[Problem to work on]:
Pick out every line in the entries below that contains the word "Answer", and copy each one. Case counts.
** Start Data provided **
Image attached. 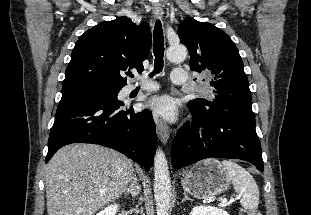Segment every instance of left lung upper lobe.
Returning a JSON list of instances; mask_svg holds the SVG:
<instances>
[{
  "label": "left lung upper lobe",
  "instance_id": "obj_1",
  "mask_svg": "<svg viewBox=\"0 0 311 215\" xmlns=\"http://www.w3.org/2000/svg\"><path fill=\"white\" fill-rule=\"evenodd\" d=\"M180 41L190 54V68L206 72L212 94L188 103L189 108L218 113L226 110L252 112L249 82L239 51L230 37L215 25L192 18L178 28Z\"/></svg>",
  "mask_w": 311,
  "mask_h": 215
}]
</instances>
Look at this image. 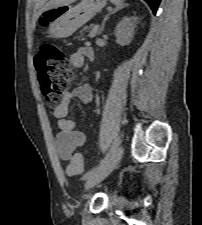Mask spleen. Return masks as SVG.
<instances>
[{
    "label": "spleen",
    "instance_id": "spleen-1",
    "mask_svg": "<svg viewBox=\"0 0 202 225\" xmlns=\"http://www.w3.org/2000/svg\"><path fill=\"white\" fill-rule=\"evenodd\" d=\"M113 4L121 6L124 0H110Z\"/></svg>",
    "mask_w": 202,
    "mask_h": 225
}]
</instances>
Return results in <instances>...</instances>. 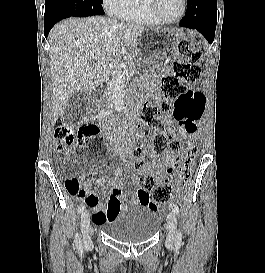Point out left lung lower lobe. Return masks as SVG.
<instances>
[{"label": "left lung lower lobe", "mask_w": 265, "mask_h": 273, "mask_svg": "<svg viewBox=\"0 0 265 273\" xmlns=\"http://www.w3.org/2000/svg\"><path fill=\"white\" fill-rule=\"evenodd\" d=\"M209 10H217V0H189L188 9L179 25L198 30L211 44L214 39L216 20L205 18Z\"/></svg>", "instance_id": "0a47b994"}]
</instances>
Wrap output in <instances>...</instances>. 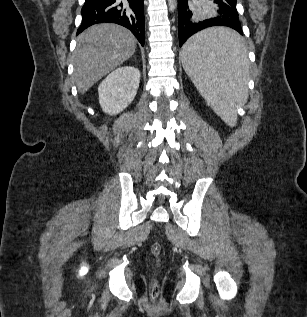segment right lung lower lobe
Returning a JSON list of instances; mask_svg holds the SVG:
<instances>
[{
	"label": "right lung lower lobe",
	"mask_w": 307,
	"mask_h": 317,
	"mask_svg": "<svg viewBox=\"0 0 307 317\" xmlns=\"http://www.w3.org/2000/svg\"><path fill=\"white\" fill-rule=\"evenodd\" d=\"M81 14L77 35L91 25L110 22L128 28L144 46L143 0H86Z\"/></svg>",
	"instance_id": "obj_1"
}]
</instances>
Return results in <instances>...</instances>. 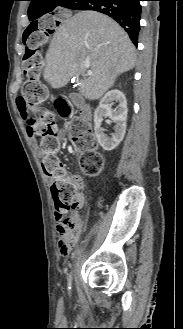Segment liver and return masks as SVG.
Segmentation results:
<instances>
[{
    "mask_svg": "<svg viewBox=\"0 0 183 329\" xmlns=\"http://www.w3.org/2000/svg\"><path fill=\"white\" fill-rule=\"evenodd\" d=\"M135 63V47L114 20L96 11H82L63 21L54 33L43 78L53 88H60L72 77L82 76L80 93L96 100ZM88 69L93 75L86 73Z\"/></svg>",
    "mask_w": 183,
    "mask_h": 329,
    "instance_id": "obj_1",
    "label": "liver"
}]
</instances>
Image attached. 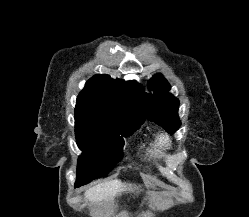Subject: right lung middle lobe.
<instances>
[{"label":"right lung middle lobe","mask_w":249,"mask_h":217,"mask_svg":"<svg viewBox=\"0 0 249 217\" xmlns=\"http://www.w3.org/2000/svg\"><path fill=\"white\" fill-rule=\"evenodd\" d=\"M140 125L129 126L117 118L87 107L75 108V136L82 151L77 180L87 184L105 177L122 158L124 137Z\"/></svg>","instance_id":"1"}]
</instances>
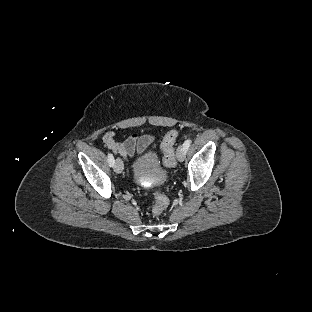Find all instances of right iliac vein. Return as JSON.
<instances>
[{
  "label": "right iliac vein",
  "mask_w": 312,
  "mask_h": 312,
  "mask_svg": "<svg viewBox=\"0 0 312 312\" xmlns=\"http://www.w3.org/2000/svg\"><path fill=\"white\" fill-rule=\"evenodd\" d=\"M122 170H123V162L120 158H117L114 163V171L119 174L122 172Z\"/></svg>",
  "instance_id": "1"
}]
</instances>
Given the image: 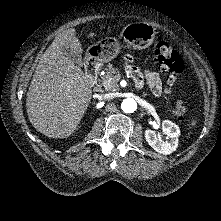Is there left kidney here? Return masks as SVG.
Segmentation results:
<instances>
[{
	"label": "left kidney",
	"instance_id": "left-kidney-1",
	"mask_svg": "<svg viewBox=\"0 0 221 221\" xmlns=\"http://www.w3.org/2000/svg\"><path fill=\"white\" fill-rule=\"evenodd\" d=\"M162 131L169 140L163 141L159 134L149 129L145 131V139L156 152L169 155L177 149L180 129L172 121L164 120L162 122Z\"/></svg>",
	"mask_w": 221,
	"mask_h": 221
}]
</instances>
** End Data provided **
** Start Data provided **
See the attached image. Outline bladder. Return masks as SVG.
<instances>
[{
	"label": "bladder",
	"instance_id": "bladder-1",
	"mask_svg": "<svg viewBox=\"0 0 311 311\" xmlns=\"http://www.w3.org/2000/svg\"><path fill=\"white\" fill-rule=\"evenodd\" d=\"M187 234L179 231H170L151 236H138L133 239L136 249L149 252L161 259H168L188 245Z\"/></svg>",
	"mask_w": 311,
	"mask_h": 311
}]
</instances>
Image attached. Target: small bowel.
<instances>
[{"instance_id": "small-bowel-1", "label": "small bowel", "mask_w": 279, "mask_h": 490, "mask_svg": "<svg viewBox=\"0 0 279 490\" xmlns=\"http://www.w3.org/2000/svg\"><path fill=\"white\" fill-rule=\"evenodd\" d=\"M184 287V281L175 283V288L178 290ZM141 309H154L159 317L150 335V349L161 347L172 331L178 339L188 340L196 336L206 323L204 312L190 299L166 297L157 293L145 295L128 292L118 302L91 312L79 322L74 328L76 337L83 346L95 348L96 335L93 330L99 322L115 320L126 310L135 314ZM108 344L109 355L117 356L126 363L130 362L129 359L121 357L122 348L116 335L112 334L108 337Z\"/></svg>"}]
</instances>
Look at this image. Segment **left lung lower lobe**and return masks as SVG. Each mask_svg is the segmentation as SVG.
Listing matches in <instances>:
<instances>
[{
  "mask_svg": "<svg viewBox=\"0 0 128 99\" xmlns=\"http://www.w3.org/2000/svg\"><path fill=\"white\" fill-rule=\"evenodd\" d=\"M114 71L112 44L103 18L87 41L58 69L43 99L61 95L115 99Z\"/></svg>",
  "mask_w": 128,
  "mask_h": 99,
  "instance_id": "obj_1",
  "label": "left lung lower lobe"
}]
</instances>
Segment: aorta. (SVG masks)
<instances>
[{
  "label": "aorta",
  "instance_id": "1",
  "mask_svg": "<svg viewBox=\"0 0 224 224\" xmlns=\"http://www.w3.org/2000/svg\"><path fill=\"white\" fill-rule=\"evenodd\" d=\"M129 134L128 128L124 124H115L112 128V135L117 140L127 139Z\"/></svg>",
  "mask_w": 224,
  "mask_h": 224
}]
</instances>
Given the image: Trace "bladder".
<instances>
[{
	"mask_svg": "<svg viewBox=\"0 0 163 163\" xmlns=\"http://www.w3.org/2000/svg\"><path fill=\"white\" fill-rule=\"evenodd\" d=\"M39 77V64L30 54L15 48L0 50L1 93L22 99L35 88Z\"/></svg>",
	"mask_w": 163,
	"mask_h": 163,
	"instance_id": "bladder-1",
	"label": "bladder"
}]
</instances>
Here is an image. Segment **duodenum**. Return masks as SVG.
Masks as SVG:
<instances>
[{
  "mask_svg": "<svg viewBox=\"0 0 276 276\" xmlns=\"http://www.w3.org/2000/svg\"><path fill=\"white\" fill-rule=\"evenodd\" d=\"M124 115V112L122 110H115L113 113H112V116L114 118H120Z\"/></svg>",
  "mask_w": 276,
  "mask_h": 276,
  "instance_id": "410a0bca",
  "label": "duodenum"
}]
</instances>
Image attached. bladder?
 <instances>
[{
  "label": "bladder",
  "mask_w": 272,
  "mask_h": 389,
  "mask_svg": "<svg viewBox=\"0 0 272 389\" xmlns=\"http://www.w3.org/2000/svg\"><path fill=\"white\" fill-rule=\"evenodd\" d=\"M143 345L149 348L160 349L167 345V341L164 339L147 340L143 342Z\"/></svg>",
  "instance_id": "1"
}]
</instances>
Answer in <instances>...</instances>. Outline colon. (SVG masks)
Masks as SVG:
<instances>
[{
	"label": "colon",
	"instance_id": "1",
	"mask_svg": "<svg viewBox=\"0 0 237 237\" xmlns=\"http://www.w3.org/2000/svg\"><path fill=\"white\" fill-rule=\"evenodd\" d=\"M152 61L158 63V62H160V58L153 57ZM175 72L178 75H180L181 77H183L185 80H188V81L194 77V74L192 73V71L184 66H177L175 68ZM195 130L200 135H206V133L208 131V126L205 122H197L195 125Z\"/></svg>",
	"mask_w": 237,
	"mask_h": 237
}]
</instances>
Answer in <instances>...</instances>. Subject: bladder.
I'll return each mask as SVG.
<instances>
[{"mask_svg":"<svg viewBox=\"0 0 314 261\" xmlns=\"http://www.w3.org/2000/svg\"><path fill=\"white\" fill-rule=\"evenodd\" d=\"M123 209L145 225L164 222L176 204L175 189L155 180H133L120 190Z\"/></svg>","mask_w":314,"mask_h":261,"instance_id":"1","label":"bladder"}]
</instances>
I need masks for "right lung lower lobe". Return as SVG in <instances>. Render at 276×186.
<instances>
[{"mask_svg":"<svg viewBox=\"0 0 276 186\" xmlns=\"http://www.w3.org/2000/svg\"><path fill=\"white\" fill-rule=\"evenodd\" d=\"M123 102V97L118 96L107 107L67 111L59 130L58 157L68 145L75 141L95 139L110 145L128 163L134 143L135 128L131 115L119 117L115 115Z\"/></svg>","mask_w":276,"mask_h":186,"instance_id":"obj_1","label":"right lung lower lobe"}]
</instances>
** End Data provided **
** Start Data provided **
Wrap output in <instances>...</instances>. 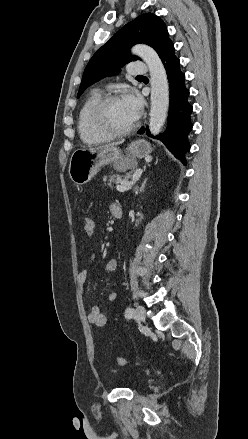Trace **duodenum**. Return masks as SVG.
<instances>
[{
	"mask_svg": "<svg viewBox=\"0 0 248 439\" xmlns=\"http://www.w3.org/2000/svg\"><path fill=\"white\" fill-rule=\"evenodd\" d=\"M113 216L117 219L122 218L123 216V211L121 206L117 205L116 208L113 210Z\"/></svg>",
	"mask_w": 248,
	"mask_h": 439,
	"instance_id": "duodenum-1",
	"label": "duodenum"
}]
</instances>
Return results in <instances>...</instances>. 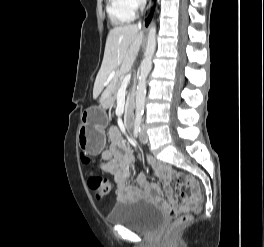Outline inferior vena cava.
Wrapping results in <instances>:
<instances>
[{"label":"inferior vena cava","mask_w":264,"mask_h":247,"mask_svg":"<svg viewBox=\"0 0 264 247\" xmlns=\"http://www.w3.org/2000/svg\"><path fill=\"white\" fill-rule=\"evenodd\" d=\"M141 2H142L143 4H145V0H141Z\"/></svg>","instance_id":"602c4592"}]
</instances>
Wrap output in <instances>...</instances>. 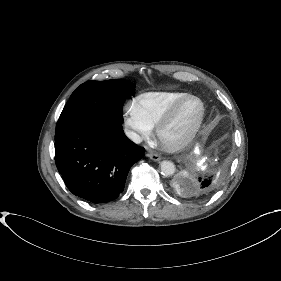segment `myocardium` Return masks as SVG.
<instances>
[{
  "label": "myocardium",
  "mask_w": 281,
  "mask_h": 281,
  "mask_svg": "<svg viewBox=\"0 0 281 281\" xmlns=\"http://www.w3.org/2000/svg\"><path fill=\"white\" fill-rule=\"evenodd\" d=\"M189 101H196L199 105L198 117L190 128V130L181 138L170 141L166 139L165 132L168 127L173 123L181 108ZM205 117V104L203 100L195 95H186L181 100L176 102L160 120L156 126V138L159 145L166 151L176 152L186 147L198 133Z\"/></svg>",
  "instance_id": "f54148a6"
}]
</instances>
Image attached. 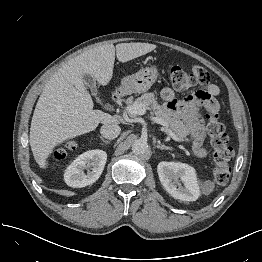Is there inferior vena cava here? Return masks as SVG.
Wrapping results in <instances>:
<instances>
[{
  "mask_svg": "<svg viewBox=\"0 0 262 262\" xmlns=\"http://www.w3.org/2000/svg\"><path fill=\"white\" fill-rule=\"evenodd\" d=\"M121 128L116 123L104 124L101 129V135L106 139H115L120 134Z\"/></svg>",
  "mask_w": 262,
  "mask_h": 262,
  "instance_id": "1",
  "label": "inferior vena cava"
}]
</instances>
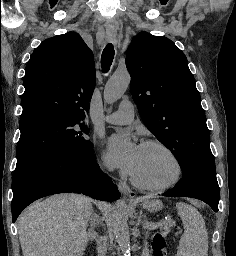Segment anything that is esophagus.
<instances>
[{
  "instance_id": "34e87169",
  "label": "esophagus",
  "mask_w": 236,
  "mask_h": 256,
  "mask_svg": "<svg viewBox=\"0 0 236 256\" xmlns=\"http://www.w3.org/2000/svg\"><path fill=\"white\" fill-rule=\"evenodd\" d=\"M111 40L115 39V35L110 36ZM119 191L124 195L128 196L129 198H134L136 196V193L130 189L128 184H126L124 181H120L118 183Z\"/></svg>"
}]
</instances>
** End Data provided **
[Response to the task]:
Answer in <instances>...</instances>. Outline colon. (SVG masks)
Answer in <instances>...</instances>. Subject: bladder.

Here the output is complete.